The U.S. Navy has awarded Northrop Grumman a $94.3 million contract to develop a new 21-inch second-stage rocket motor intended to extend the range and performance of the Standard Missile-6 (SM-6) family. The award reflects a near-term strategy focused on countering advanced air, surface, and hypersonic threats by enhancing propulsion rather than pursuing an entirely new interceptor design.
Northrop Grumman confirmed that the contract covers the design, qualification, and initial production of a 21-inch diameter solid rocket motor to support extended-range missile programs. By targeting propulsion as the primary performance driver, the Navy is seeking faster timelines and lower integration risk compared with fielding a new missile, while still achieving meaningful gains in reach, speed, and terminal energy.
The agreement includes low-rate initial production of 60 rocket motors, with manufacturing and testing conducted at Northrop Grumman’s Propulsion Innovation Center in Elkton, Maryland. The production quantity indicates a full qualification pathway rather than a limited technology demonstration, enabling multiple static firings, environmental and vibration testing, lot acceptance trials, and early flight-test integration—key steps required for transition into operational use.
From a technical standpoint, the shift to a 21-inch diameter second stage represents a substantial increase in propulsion capacity. Compared to the 13.5-inch sustainers used in current SM-6 configurations, the larger motor provides approximately 2.4 times the cross-sectional area, allowing significantly greater propellant volume and more flexible grain geometry.

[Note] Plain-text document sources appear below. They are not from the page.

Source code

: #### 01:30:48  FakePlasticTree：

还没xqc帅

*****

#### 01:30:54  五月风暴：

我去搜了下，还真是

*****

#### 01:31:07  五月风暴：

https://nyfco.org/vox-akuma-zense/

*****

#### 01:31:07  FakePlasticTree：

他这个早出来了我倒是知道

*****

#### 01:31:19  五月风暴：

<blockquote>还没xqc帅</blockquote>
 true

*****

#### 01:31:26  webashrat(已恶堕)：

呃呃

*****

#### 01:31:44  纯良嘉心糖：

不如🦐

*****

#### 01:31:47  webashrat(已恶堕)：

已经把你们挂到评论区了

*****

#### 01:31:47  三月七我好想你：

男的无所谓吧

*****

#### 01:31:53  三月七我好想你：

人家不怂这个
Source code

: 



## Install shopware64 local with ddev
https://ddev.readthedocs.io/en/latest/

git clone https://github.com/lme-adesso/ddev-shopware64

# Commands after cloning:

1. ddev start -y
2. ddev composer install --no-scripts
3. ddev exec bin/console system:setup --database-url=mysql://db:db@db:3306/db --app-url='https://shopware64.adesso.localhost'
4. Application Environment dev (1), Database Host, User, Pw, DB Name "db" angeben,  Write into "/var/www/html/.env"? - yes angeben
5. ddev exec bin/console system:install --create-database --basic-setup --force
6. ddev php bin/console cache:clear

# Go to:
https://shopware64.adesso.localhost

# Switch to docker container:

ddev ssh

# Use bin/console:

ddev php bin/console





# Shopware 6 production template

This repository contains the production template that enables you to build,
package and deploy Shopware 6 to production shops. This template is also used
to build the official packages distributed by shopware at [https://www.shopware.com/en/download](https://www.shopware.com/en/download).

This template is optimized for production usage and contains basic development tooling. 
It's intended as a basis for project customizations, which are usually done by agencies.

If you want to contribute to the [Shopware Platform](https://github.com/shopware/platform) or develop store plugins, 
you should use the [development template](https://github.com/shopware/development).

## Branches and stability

This translates into higher total impulse and improved energy retention, particularly in the terminal phase where sustained speed is critical for engaging maneuvering or hypersonic targets.
The SM-6 occupies a central role in the Navy’s missile inventory as a multi-mission interceptor supporting long-range air defense, anti-surface warfare, and sea-based terminal ballistic missile defense. While existing variants pair a 21-inch booster with a smaller second stage to maintain Mk 41 Vertical Launch System compatibility, the Navy has long signaled interest in replacing that sustainer with a full-diameter motor. In this context, the new propulsion effort is widely seen as a foundational element of the planned SM-6 Block IB, an extended-range variant intended to expand the missile’s kinematic envelope without altering its external interfaces.